A couple of weeks later I was in a large house on the outskirts of Los Angeles, lounging by the pool. My grandmother lounged next to me, in a one-piece suit with a large straw hat over her face.

“It’s important to stay out of the sun, honey. It’s a killer,” she said as she sipped at a rum and Coke.

“I know, Grams.” I smiled at her, my own straw hat hiding my face entirely. “I don’t want freckles, and I get them if I’m out in it too much.”

“It’s that ginger gene from your grandfather’s side. Your poor dad had it bad. I used to slather him in sunscreen and keep him in long shirts, even when the world was telling us to absorb as much sun as possible and try to turn our skin into leather. I never did think it was good.”

She was a humorous woman with a lot of love to give. I’d forgiven them for the silent years when she explained how devastated losing my dad had been for them both. The pain that was still in her voice when she talked about him, told me all I needed to know. I could only imagine what they’d felt, how it must still hurt.

“It’s not. But it’s nice to be warm.” I grinned because, despite our hats and sunscreen, a huge umbrella had us in the shade. There was no chance the sun was going to get to us.

“So, about this man that keeps you busy on the phone?” she asked, and I could tell this was going to be another one of those moments that could rip my heart out.

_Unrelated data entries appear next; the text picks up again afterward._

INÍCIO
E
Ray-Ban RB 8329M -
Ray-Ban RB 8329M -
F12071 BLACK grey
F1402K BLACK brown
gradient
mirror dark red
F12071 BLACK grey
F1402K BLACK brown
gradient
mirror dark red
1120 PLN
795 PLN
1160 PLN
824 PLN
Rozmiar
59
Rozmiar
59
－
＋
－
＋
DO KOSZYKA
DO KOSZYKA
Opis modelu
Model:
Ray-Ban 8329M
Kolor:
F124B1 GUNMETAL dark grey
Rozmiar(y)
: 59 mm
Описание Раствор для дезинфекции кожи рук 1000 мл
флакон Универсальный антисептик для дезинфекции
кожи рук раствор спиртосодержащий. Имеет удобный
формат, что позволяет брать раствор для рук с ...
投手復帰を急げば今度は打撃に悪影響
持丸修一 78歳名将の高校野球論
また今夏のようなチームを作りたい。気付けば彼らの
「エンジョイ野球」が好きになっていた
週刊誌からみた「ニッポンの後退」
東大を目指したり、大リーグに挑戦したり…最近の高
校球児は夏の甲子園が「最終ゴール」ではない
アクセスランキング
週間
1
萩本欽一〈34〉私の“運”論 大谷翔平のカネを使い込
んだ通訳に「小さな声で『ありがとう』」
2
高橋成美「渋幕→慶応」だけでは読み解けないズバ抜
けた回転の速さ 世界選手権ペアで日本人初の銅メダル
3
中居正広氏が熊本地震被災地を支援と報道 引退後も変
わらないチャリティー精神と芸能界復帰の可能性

I decided to tell her anyway because I didn’t want her to find out any other way.

“Well, there are four of them actually,” I started, and her eyebrow rose high, so high I could see it over her large sunglasses.

“Four? How do they feel about that? Or do they know?” She looked like she wanted the juicy gossip and I could only let the relief wash over me.

“Oh, they know. They’re quadruplets.” I waited for her to answer, and she made me wait when she took a sip of her drink.

“So, are they fun in bed?” She pulled her sunglasses up to reveal eyes not too different a color from mine. Dad got his eyes from his father.

“Grams!” I couldn’t help but be shocked.

“Child of the 80s, my dear. You think your generation invented cocaine and wild parties? Ha!” She swiped at a drip of sweat that crawled down from her blond hairline. “I remember parties in LA that would make you fall over in a faint, little love. Wild times.”

Just like Mom had done, Grams was now reminiscing about the old days. Old days that were apparently wilder than I thought. I’m not sure why it all shocked me, but it did. Mom hadn’t mentioned drugs, but the rest was the same.

“Your grandad and I met at a swingers club, you know? I’d gone with a friend and met him there.” She grinned wickedly and my eyes went wide.

“Seriously?”

“Oh yes. Quite seriously. That’s how your grandad made his money, after all, he made, ahem, adult films.”

I could have fainted; she’d shocked me so much.

“Porn, Grams?” I was fairly certain I’d fallen into some alternate reality, but she just chuckled.

“Somebody had to make them. And he made a lot of money at them, so I didn’t complain.”

“He wasn’t, like, in them, was he?” I didn’t want to know, but I had to know too.